• **TASK GOAL**:
Give the records again exactly. Pictures do not belong in the copy.

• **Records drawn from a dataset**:
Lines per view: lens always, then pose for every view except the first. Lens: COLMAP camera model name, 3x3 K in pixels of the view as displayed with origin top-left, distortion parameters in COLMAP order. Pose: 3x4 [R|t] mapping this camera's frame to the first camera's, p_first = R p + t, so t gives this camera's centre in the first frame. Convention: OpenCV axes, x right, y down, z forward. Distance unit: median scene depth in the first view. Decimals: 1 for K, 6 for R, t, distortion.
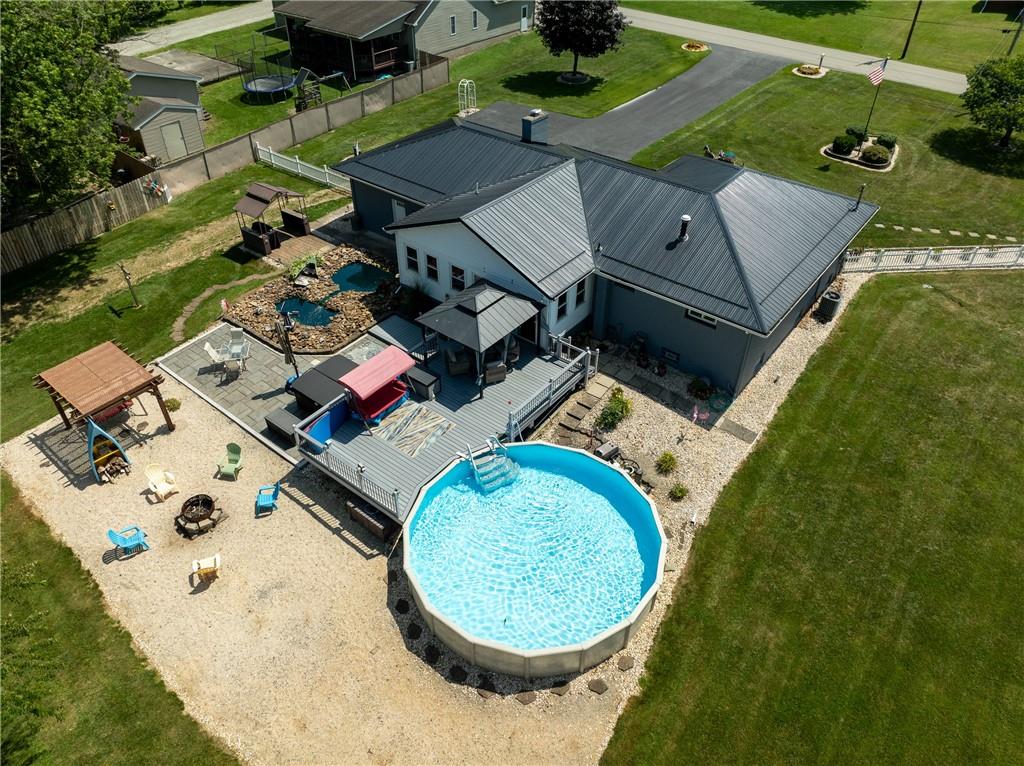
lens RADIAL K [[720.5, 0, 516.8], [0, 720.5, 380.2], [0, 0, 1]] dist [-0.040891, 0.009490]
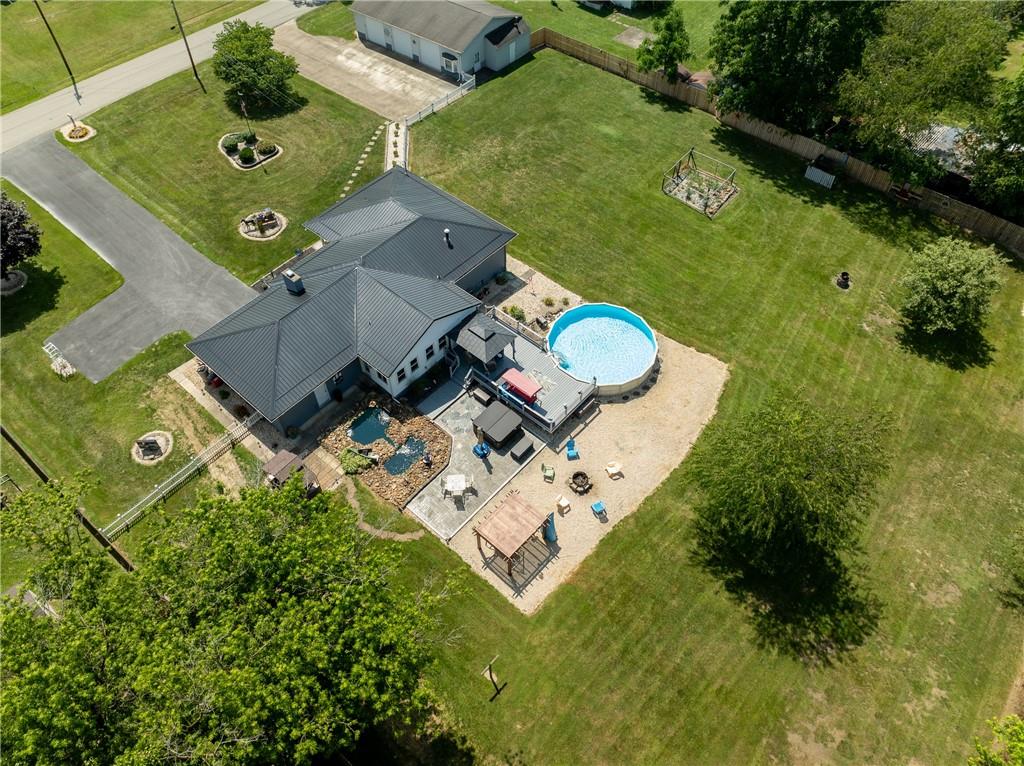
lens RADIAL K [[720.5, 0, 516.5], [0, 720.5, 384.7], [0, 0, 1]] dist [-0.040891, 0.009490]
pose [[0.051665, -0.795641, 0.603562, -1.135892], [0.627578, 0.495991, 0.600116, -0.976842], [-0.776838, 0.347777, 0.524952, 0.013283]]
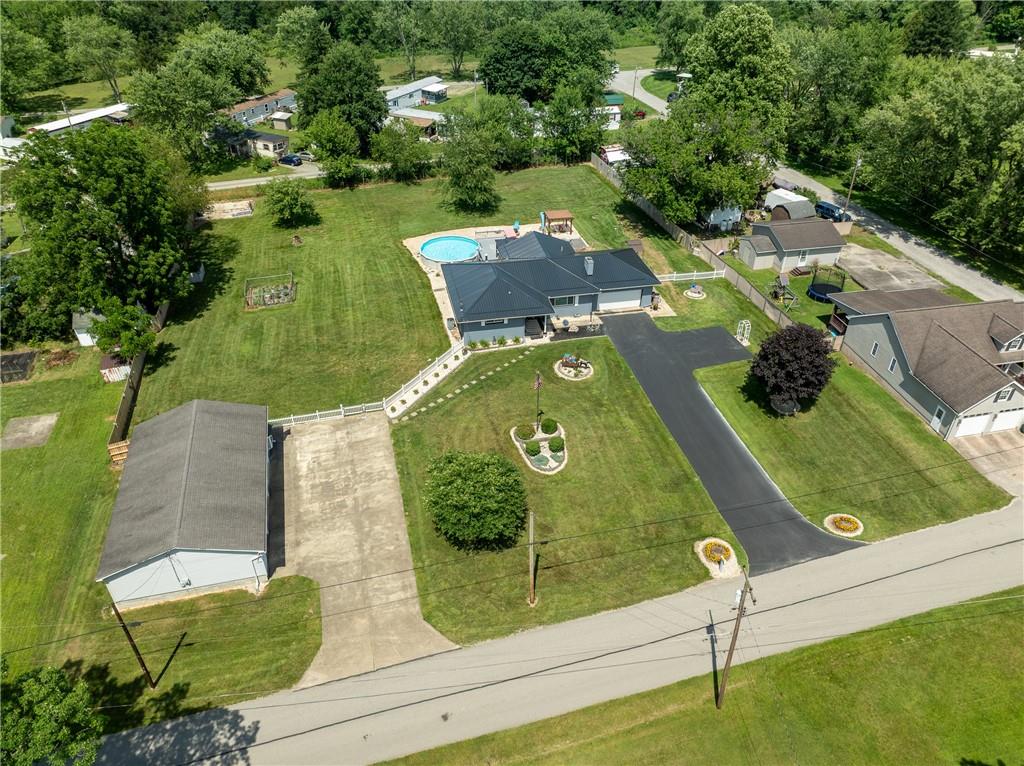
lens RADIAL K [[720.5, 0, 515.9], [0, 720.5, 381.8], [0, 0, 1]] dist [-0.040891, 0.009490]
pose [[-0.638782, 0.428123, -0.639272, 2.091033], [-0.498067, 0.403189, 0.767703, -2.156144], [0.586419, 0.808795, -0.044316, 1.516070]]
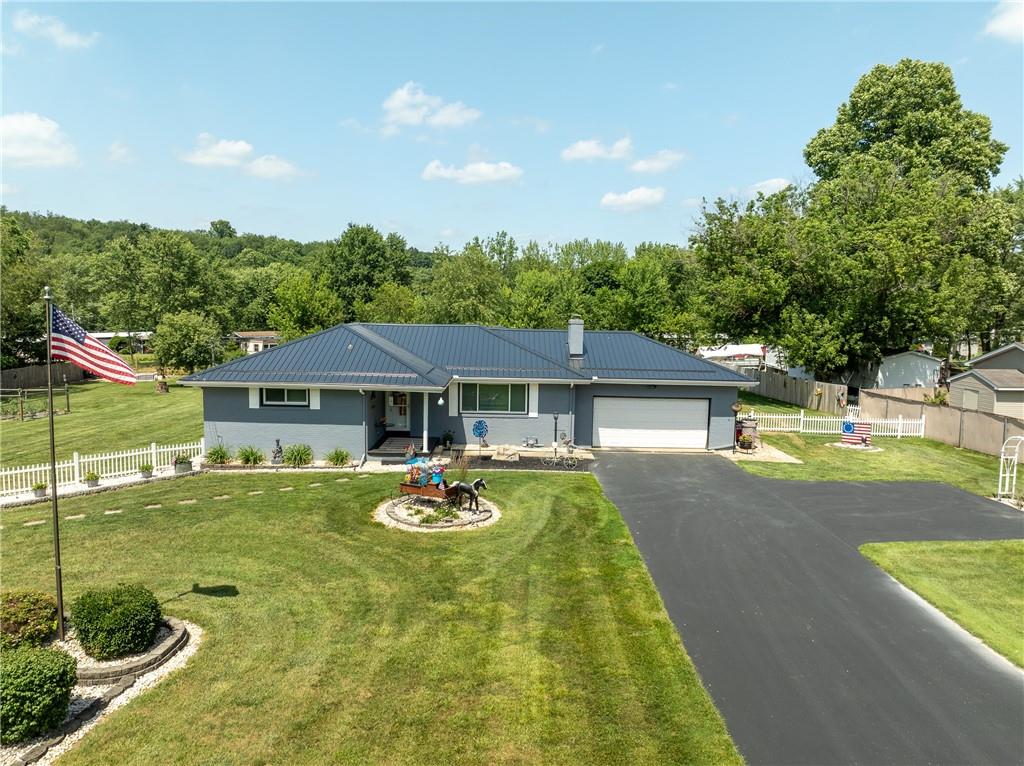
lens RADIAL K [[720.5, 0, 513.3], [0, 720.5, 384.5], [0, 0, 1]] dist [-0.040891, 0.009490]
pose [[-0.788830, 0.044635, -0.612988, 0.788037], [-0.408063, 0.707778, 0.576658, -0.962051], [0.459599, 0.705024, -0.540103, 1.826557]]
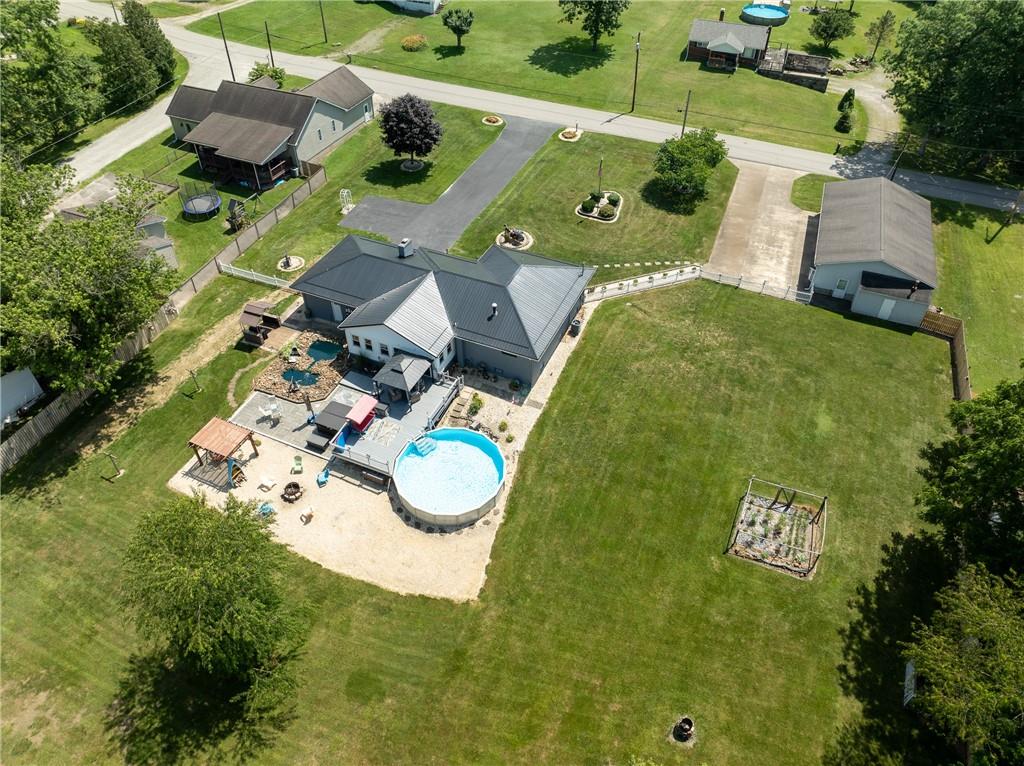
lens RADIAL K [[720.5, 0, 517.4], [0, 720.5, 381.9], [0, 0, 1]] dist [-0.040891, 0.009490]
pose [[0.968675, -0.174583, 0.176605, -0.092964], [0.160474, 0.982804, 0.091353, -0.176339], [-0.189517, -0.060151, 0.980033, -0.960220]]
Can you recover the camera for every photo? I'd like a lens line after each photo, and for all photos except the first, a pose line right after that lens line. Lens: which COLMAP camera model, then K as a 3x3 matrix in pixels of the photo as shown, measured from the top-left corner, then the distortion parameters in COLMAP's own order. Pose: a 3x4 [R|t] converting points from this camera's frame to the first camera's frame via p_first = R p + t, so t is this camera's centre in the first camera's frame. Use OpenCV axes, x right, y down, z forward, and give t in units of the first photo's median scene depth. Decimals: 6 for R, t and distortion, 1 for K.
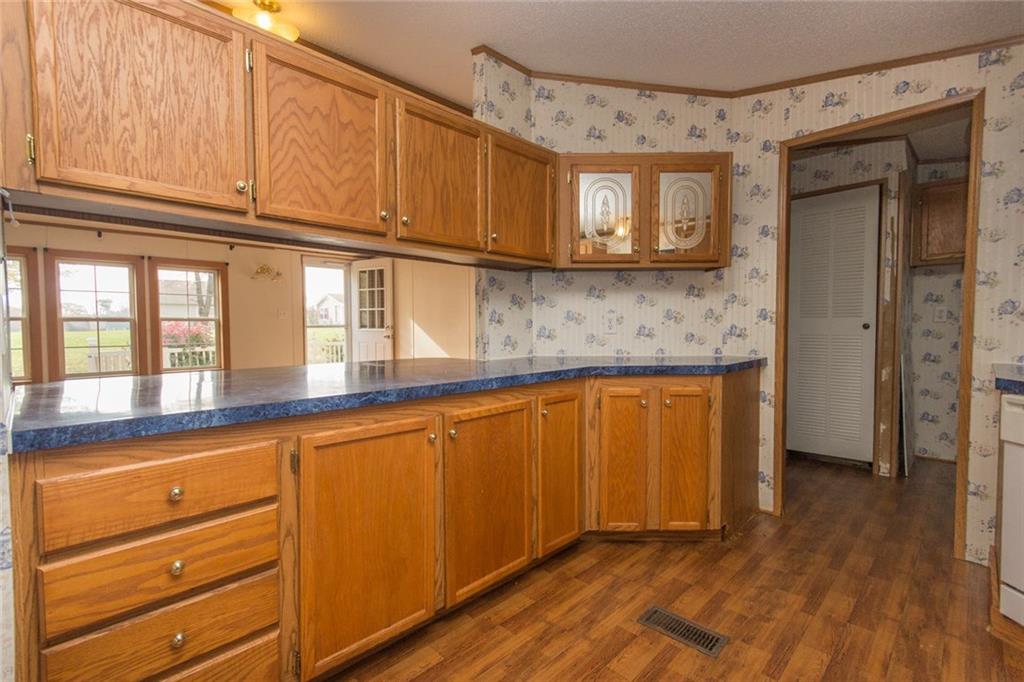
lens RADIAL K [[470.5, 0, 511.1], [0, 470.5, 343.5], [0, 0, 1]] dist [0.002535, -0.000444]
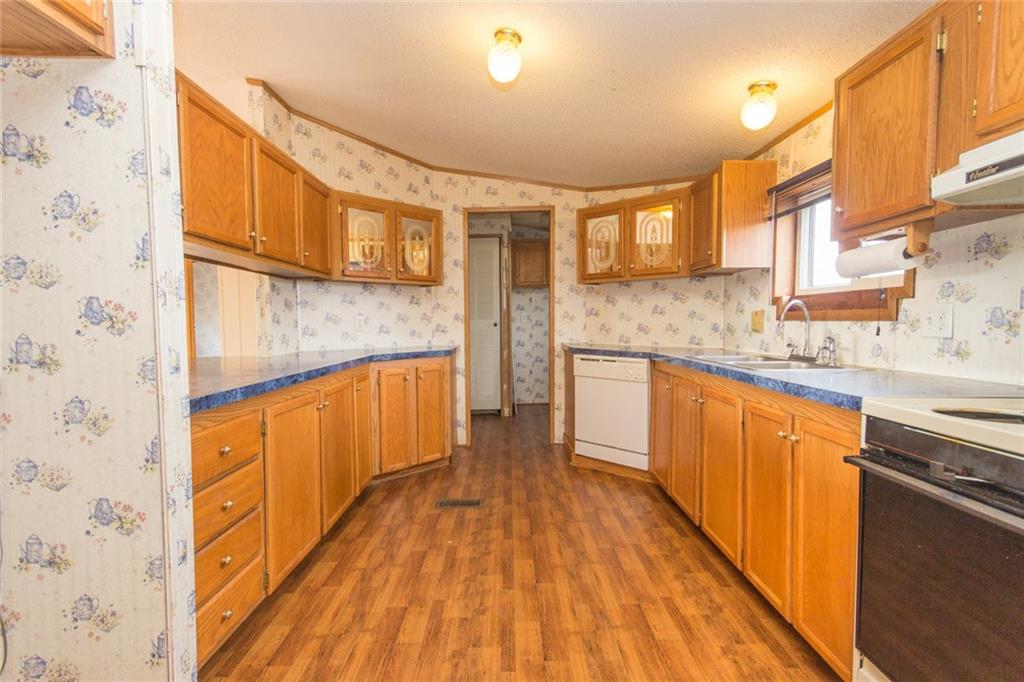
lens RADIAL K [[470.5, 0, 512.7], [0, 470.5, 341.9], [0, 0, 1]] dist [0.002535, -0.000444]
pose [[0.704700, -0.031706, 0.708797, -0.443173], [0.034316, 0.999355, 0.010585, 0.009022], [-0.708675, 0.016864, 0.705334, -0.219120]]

• **WRITTEN ANSWER**:
Lines per view: lens always, then pose for every view except the first. Lens: COLMAP camera model name, 3x3 K in pixels of the view as displayed with origin top-left, distortion parameters in COLMAP order. Pose: 3x4 [R|t] mapping this camera's frame to the first camera's, p_first = R p + t, so t gives this camera's centre in the first frame. Convention: OpenCV axes, x right, y down, z forward. Distance unit: median scene depth in the first view. Decimals: 1 for K, 6 for R, t, distortion.
lens RADIAL K [[720.5, 0, 516.8], [0, 720.5, 380.2], [0, 0, 1]] dist [-0.040891, 0.009490]
lens RADIAL K [[720.5, 0, 516.5], [0, 720.5, 384.7], [0, 0, 1]] dist [-0.040891, 0.009490]
pose [[0.051665, -0.795641, 0.603562, -1.135892], [0.627578, 0.495991, 0.600116, -0.976842], [-0.776838, 0.347777, 0.524952, 0.013283]]
lens RADIAL K [[720.5, 0, 515.9], [0, 720.5, 381.8], [0, 0, 1]] dist [-0.040891, 0.009490]
pose [[-0.638782, 0.428123, -0.639272, 2.091033], [-0.498067, 0.403189, 0.767703, -2.156144], [0.586419, 0.808795, -0.044316, 1.516070]]
lens RADIAL K [[720.5, 0, 513.3], [0, 720.5, 384.5], [0, 0, 1]] dist [-0.040891, 0.009490]
pose [[-0.788830, 0.044635, -0.612988, 0.788037], [-0.408063, 0.707778, 0.576658, -0.962051], [0.459599, 0.705024, -0.540103, 1.826557]]
lens RADIAL K [[720.5, 0, 517.4], [0, 720.5, 381.9], [0, 0, 1]] dist [-0.040891, 0.009490]
pose [[0.968675, -0.174583, 0.176605, -0.092964], [0.160474, 0.982804, 0.091353, -0.176339], [-0.189517, -0.060151, 0.980033, -0.960220]]
Can you recover the camera for every photo? I'd like a lens line after each photo, and for all photos except the first, a pose line right after that lens line. Lens: which COLMAP camera model, then K as a 3x3 matrix in pixels of the photo as shown, measured from the top-left corner, then the distortion parameters in COLMAP's own order. Pose: a 3x4 [R|t] converting points from this camera's frame to the first camera's frame via p_first = R p + t, so t is this camera's centre in the first camera's frame. Use OpenCV axes, x right, y down, z forward, and give t in units of the first photo's median scene depth. Decimals: 6 for R, t and distortion, 1 for K.
lens RADIAL K [[470.5, 0, 511.1], [0, 470.5, 343.5], [0, 0, 1]] dist [0.002535, -0.000444]
lens RADIAL K [[470.5, 0, 512.7], [0, 470.5, 341.9], [0, 0, 1]] dist [0.002535, -0.000444]
pose [[0.704700, -0.031706, 0.708797, -0.443173], [0.034316, 0.999355, 0.010585, 0.009022], [-0.708675, 0.016864, 0.705334, -0.219120]]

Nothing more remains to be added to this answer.